Local parents start support group to help critically ill children, families

When their son Mitchell was diagnosed with a rare form of leukemia at 3 months old, Meg McElwain and Frank Turner III had no idea what the next stage of their lives would bring.

Now, after almost seven months of treatment, the couple is starting to realize how lucky they are to have such loving friends and family, and want to aid others who might not have that vital help close at hand.

“While we were extremely shocked to find out (about the diagnosis), we quickly realized how fortunate we are to have a wonderful support system,” McElwain said. “So many families who are facing a life changing pediatric diagnosis do not have a support system.”

Having Presbyterian Hemby Children’s Hospital close to their SouthPark home allowed the family to stay together instead of splitting up for far-off treatment options like many families go through – a blessing the couple now wants to share.

“While (the diagnoses) was something that completely turned our world upside down, we still were able to keep our income and we had a great support system,” McElwain said. “We are so blessed by God that (we felt) it was our responsibility to give back.”

In honor of their son, who is now 10 months old and continuing through treatments, they created the Mitchell Bays Turner Pediatric Fund. The program will work with the Hemby Children’s Hospital to help families struggling with a pediatric cancer diagnoses.
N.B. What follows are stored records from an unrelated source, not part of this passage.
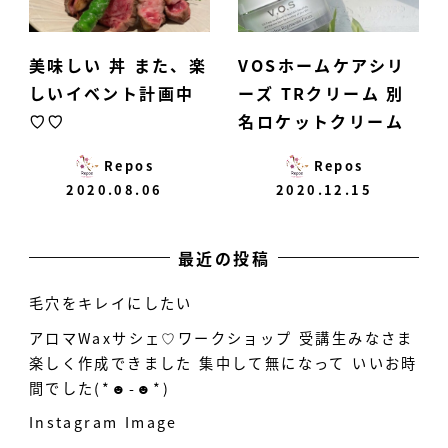
美味しい 丼 また、楽
VOSホームケアシリ
しいイベント計画中
ーズ TRクリーム 別
♡♡
名ロケットクリーム
Repos
Repos
2020.08.06
2020.12.15
最近の投稿
毛穴をキレイにしたい
アロマWaxサシェ♡ワークショップ 受講生みなさま
楽しく作成できました 集中して無になって いいお時
間でした(*☻-☻*)
Instagram Image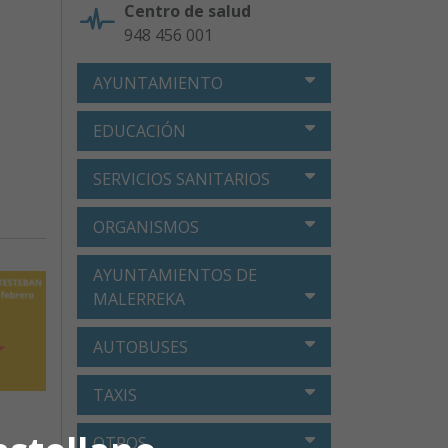
Centro de salud
948 456 001
AYUNTAMIENTO
EDUCACIÓN
SERVICIOS SANITARIOS
ORGANISMOS
AYUNTAMIENTOS DE
MALERREKA
AUTOBUSES
TAXIS
OTROS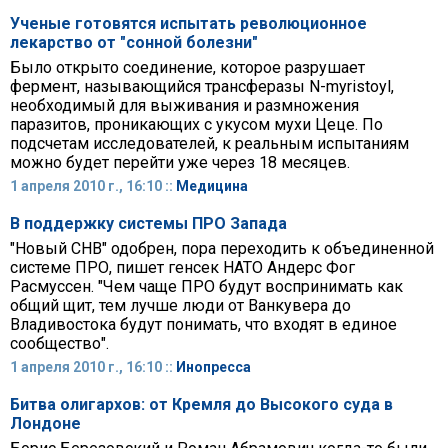
Ученые готовятся испытать революционное
лекарство от "сонной болезни"
Было открыто соединение, которое разрушает
фермент, называющийся трансферазы N-myristoyl,
необходимый для выживания и размножения
паразитов, проникающих с укусом мухи Цеце. По
подсчетам исследователей, к реальным испытаниям
можно будет перейти уже через 18 месяцев.
1 апреля 2010 г., 16:10 ::
Медицина
В поддержку системы ПРО Запада
"Новый СНВ" одобрен, пора переходить к объединенной
системе ПРО, пишет генсек НАТО Андерс Фог
Расмуссен. "Чем чаще ПРО будут воспринимать как
общий щит, тем лучше люди от Ванкувера до
Владивостока будут понимать, что входят в единое
сообщество".
1 апреля 2010 г., 16:10 ::
Инопресса
Битва олигархов: от Кремля до Высокого суда в
Лондоне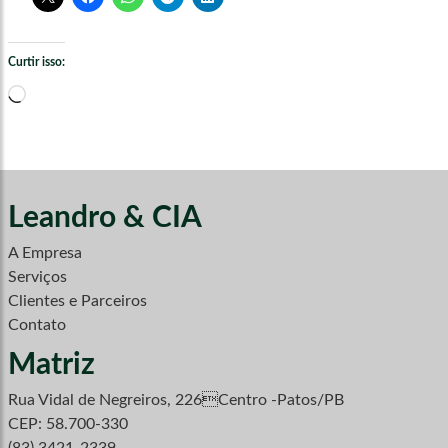
Curtir isso:
Carregando...
Leandro & CIA
A Empresa
Serviços
Clientes e Parceiros
Contato
Matriz
Rua Vidal de Negreiros, 226Centro -Patos/PB
CEP: 58.700-330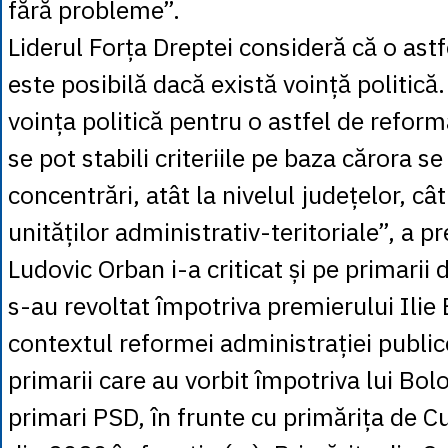
fără probleme”.
Liderul Forța Dreptei consideră că o ast
este posibilă dacă există voință politică
voința politică pentru o astfel de reform
se pot stabili criteriile pe baza cărora s
concentrări, atât la nivelul județelor, cât 
unităților administrativ-teritoriale”, a pr
Ludovic Orban i-a criticat și pe primari
s-au revoltat împotriva premierului Ilie 
contextul reformei administrației publi
primarii care au vorbit împotriva lui Bol
primari PSD, în frunte cu primărița de 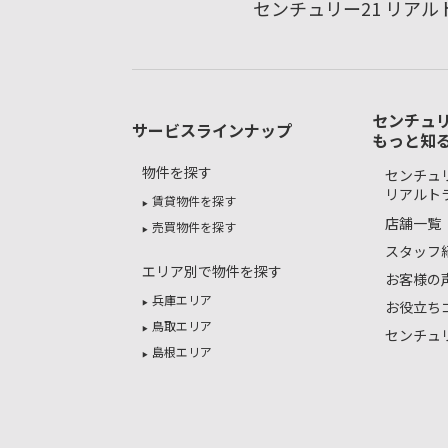
センチュリー21 リア
センチュリ
サービスラインナップ
もっと知
物件を探す
センチュリ
リアルト
賃貸物件を探す
店舗一覧
売買物件を探す
スタッフ
エリア別で物件を探す
お客様の
兵庫エリア
お役立ち
鳥取エリア
センチュ
島根エリア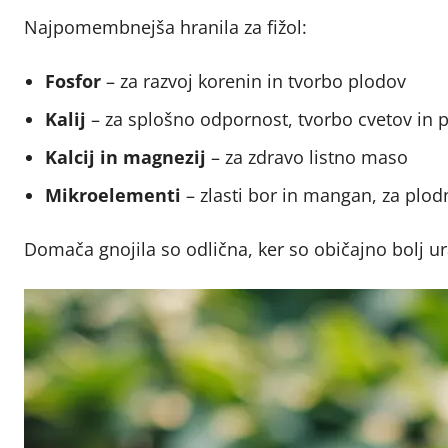
Najpomembnejša hranila za fižol:
Fosfor
– za razvoj korenin in tvorbo plodov
Kalij
– za splošno odpornost, tvorbo cvetov in 
Kalcij in magnezij
– za zdravo listno maso
Mikroelementi
– zlasti bor in mangan, za plodn
Domača gnojila so odlična, ker so običajno bolj urav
The fund’s first fundraiser will be March 23 from 5 to 10 p.m. in the Old Mecklenburg Brewery, 215 Southside Drive in Charlotte, during the NCAA Men’s Basketball Tournament. The event will include a silent auction, prizes, raffles and more all focused on March Madness. Cost to attend is $75 and includes all food and drink. Proceeds will go to the fund, which still needs event sponsors in the amount of $250, $500 or $1,000.

Though Mitchell receives treatment in the oncology unit, his family decided the fund should help people dealing with all types of childhood illness, not just cancer. They will work alongside the hospital to determine which families could use the assistance of the Mitchell Bays Turner Pediatric Fund the most.

“After living in this world and being a part of the Presbyterian family, I have faith in all of the requests that will come to us,” McElwain said.

The hospital works with many funds created by family and friends of patients, but according to Meg Walters, with the Presbyterian Foundation, this is one of the few funds that can go to families dealing with a large range of illnesses or cancers.

Walters says all of the funds created make a large impact on families who do not have the support system like Mitchell’s family.

“The unfortunate reality is that life goes on while our patients and families are stuck in the hospital, so a lot of mortgages go on hold and a lot of families are forced to go from a two-income household to a one-income household,” she said.

When family and friends wanted to donate money and help with Mitchell’s treatment, the family knew there was a better way to spend the money. “We had groups of people who wanted to give, but we were financially stable enough where we didn’t need it,” McElwain said.

Money raised by the fund will help families in small ways such as paying for gas to travel back and forth from the hospital, copays for insurance and more.

Mitchell’s family was shocked by the support, but even more surprised when they saw how strong and resilient Mitchell has been through his treatment.

“He is the strongest human I have ever seen and he doesn’t even know it,” Mitchell’s mom said. “When he doesn’t feel good we just hold him and do whatever he needs, but when he feels good he plays and loves to watch his big brother.”

Mitchell’s leukemia is in remission, but due to the high recurrence rate of this type of cancer he has to finish the treatment all the way through.